Knowing that the cherry picker would be used during the following week to remove some of the larger boughs overhanging the pole route, we decided to switch our attention away from the wooded section through Briddlesford Copses and so the Sunday saw us focus on the length between the Wootton Down Distant signal and Wootton station. This section, known as the ‘Long Curve’, runs through open countryside and can be bleak during inclement weather.
We started at the distant signal, where the existing cross-arm attached to the lattice signal post was levelled before attaching two ceramic insulators. Less favourable weather resulted in slower progress compared to the previous day but by the end of Sunday we had reached the Up end of the platform at Wootton.
During the run back to Havenstreet we stopped at several locations to load into the dropside wagons some of the larger tree limbs which had been cut into manageable lengths. These were later off-loaded into the barn field, ready for collection by staff and volunteers wanting fuel for their wood-burning stoves.
Some time was spent levelling the cross-tree attached to the Wootton Down Distant signal and attaching ceramic insulators. Graham Deegan is seated on the signal platform whilst Steve Castle (left) and Steve Smart work from the cherry picker basket.
The first job on the following weekend was to jack out the decayed pole adjacent to Briddlesford bridge.
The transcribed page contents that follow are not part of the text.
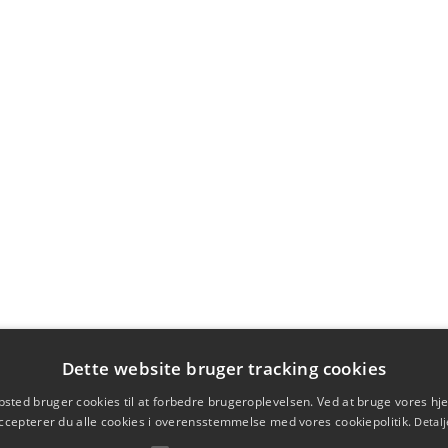
Dette website bruger tracking cookies
sted bruger cookies til at forbedre brugeroplevelsen. Ved at bruge vores 
ccepterer du alle cookies i overensstemmelse med vores cookiepolitik.
Detalj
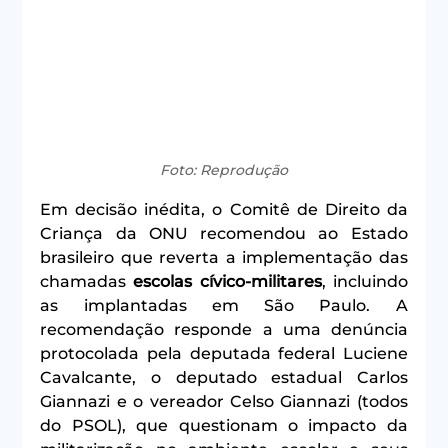
Foto: Reprodução
Em decisão inédita, o Comitê de Direito da 
Criança da ONU recomendou ao Estado 
brasileiro que reverta a implementação das 
chamadas 
escolas cívico‑militares
, incluindo 
as implantadas em São Paulo. A 
recomendação responde a uma denúncia 
protocolada pela deputada federal Luciene 
Cavalcante, o deputado estadual Carlos 
Giannazi e o vereador Celso Giannazi (todos 
do PSOL), que questionam o impacto da 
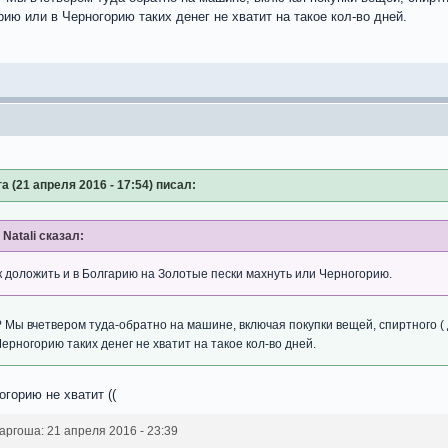
ию или в Черногорию таких денег не хватит на такое кол-во дней.
а (21 апреля 2016 - 17:54) писал:
Natali сказал:
к доложить и в Болгарию на Золотые пески махнуть или Черногорию.
 Мы вчетвером туда-обратно на машине, включая покупки вещей, спиртного (
ерногорию таких денег не хватит на такое кол-во дней.
горию не хватит ((
гоша: 21 апреля 2016 - 23:39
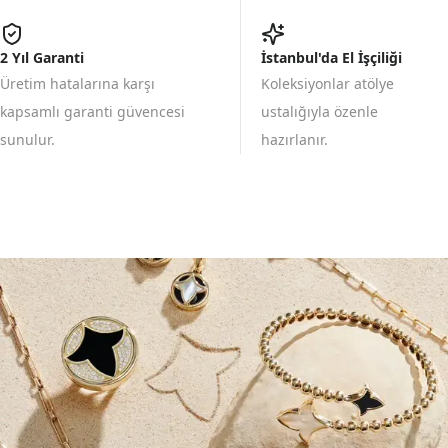
2 Yıl Garanti
İstanbul'da El İşçiliği
Üretim hatalarına karşı
Koleksiyonlar atölye
kapsamlı garanti güvencesi
ustalığıyla özenle
sunulur.
hazırlanır.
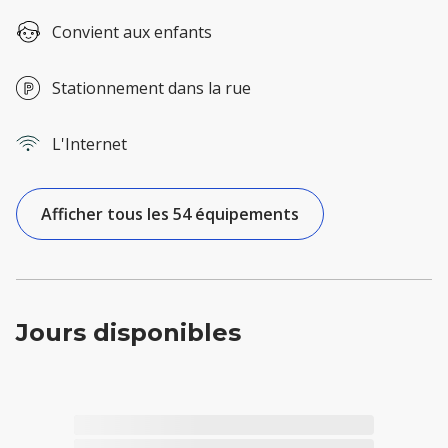
Convient aux enfants
Stationnement dans la rue
L'Internet
Afficher tous les 54 équipements
Jours disponibles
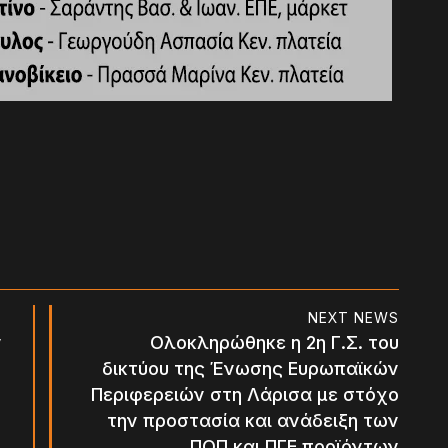
NEXT NEWS
ν
Ολοκληρώθηκε η 2η Γ.Σ. του
δικτύου της Ένωσης Ευρωπαϊκών
Περιφερειών στη Λάρισα με στόχο
την προστασία και ανάδειξη των
ΠΟΠ και ΠΓΕ προϊόντων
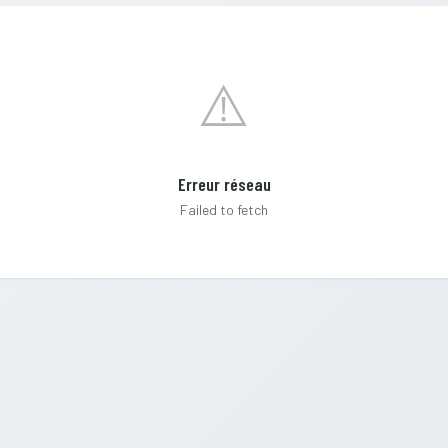
⚠️
Erreur réseau
Failed to fetch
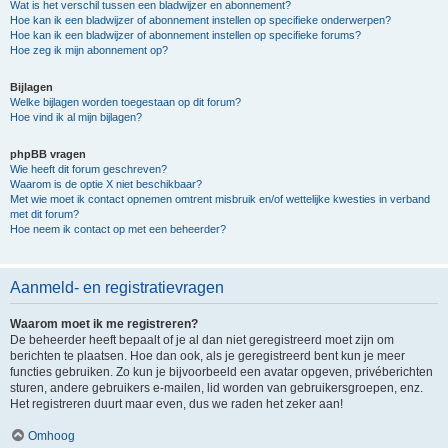
Wat is het verschil tussen een bladwijzer en abonnement?
Hoe kan ik een bladwijzer of abonnement instellen op specifieke onderwerpen?
Hoe kan ik een bladwijzer of abonnement instellen op specifieke forums?
Hoe zeg ik mijn abonnement op?
Bijlagen
Welke bijlagen worden toegestaan op dit forum?
Hoe vind ik al mijn bijlagen?
phpBB vragen
Wie heeft dit forum geschreven?
Waarom is de optie X niet beschikbaar?
Met wie moet ik contact opnemen omtrent misbruik en/of wettelijke kwesties in verband
met dit forum?
Hoe neem ik contact op met een beheerder?
Aanmeld- en registratievragen
Waarom moet ik me registreren?
De beheerder heeft bepaalt of je al dan niet geregistreerd moet zijn om
berichten te plaatsen. Hoe dan ook, als je geregistreerd bent kun je meer
functies gebruiken. Zo kun je bijvoorbeeld een avatar opgeven, privéberichten
sturen, andere gebruikers e-mailen, lid worden van gebruikersgroepen, enz.
Het registreren duurt maar even, dus we raden het zeker aan!
Omhoog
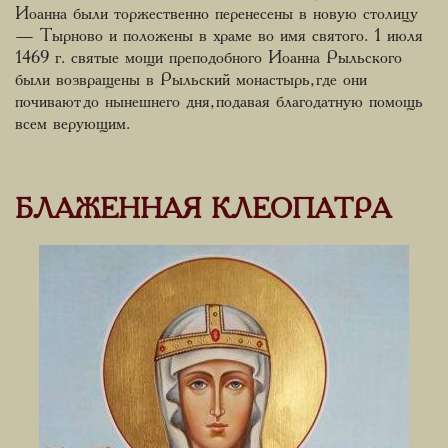
Иоанна были торжественно перенесены в новую столицу
— Тырново и положены в храме во имя святого. 1 июля
1469 г. святые мощи преподобного Иоанна Рыльского
были возвращены в Рыльский монастырь, где они
почивают до нынешнего дня, подавая благодатную помощь
всем верующим.
БЛАЖЕННАЯ КЛЕОПАТРА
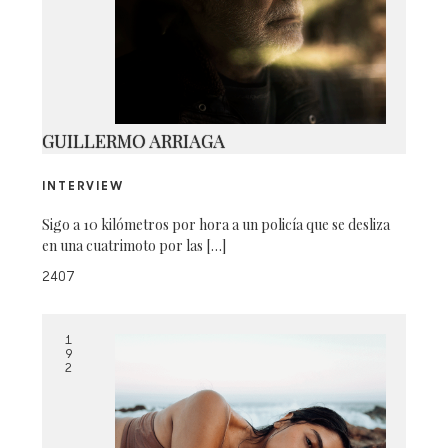
IMG_2301
GUILLERMO ARRIAGA
INTERVIEW
Sigo a 10 kilómetros por hora a un policía que se desliza
en una cuatrimoto por las […]
2407
1
9
2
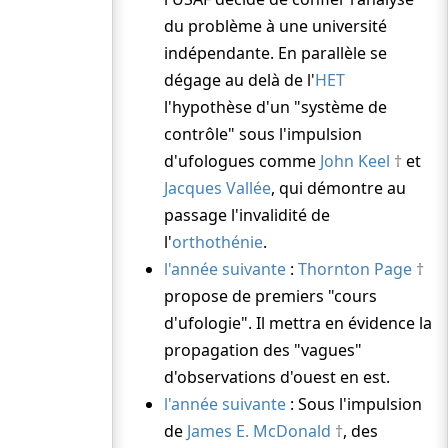
du problème à une université
indépendante. En parallèle se
dégage au delà de l'
HET
l'hypothèse d'un "système de
contrôle" sous l'impulsion
d'ufologues comme
John Keel
et
Jacques Vallée
, qui démontre au
passage l'invalidité de
l'
orthothénie
.
l'année suivante
:
Thornton Page
propose de premiers "cours
d'ufologie". Il mettra en évidence la
propagation des "vagues"
d'observations d'ouest en est.
l'année suivante
: Sous l'impulsion
de
James E. McDonald
, des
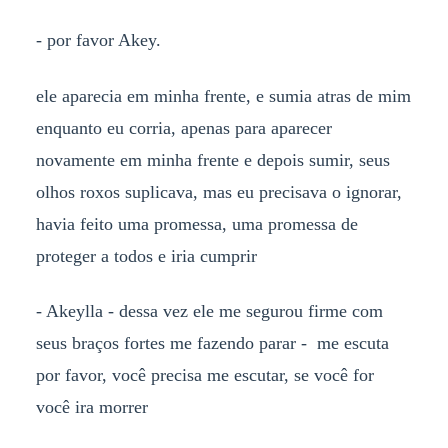
- por favor Akey.
ele aparecia em minha frente, e sumia atras de mim
enquanto eu corria, apenas para aparecer
novamente em minha frente e depois sumir, seus
olhos roxos suplicava, mas eu precisava o ignorar,
havia feito uma promessa, uma promessa de
proteger a todos e iria cumprir
- Akeylla - dessa vez ele me segurou firme com
seus braços fortes me fazendo parar - me escuta
por favor, você precisa me escutar, se você for
você ira morrer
Unsurprisingly, the process of jacking out the pole caused it to snap just above ground level meaning that removal of the stump proved quite challenging. Nevertheless, it eventually succumbed and became fuel for one of several lineside fires that day.
Work then recommenced at Briddlesford Forest crossing where we had stopped seven days earlier and progress continued as far as Woodhouse crossing where, once again, the wires will take a short underground route using armoured cable.
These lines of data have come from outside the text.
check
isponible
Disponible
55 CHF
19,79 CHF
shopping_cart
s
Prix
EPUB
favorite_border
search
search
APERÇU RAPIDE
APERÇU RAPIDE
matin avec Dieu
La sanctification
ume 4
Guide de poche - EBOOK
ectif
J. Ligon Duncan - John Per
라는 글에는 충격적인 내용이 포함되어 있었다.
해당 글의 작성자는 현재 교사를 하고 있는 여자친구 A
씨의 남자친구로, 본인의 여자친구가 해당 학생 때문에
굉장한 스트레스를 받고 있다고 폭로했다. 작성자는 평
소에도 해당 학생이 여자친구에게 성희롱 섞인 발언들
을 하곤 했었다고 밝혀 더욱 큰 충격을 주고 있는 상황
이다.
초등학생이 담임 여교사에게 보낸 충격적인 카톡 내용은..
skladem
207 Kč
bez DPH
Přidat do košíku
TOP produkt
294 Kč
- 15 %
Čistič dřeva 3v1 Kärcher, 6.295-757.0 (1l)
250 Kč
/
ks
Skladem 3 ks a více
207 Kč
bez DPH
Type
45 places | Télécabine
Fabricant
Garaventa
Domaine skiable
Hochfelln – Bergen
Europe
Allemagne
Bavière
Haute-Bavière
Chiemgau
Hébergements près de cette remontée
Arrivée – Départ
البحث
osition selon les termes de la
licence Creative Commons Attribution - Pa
Steve Castle (left) and Steve Smart secure the line wire close to Woodhouse Crossing during the second weekend of work.
The final day started with a replacement pole being ‘walked’ into the hole vacated by its predecessor 24 hours earlier, after which our attention turned to the final overhead stretch between MP 6½ and Woodhouse crossing. Where possible, we also cleated cables to those poles where there will be joints.
The remaining work can be completed largely from the ground or safely from a ladder. This will comprise installing junction boxes (ideally on the side of the pole furthest from the line so that they cannot be seen from passing trains) and also the underground lengths, of which there will be four: Havenstreet signal box to the Down Starting signals, beneath both Guildford Farm and Woodhouse crossings and a length of about 200 yards where a two pairs of 33kV lines cross the line near MP 6½. The connection to Wootton signal cabin remains outstanding and we also need to run the cables through Bridge 12 but, mindful of its structural condition, we’ll probably have to forego the traditional means by which telegraph wires passed through bridges and simply pass the cables through two eye bolts already secured to the abutments. It may also be necessary to install cable-stays to a couple of poles. It is hoped that much of this work can be completed in better weather during the coming months.
Using a length of binding wire, the cables are secured to the insulators using the same method that would have been employed for open wires.
The works train near Woodshouse Crossing on Saturday 25th February. Further burning of lineside debris is also in progress.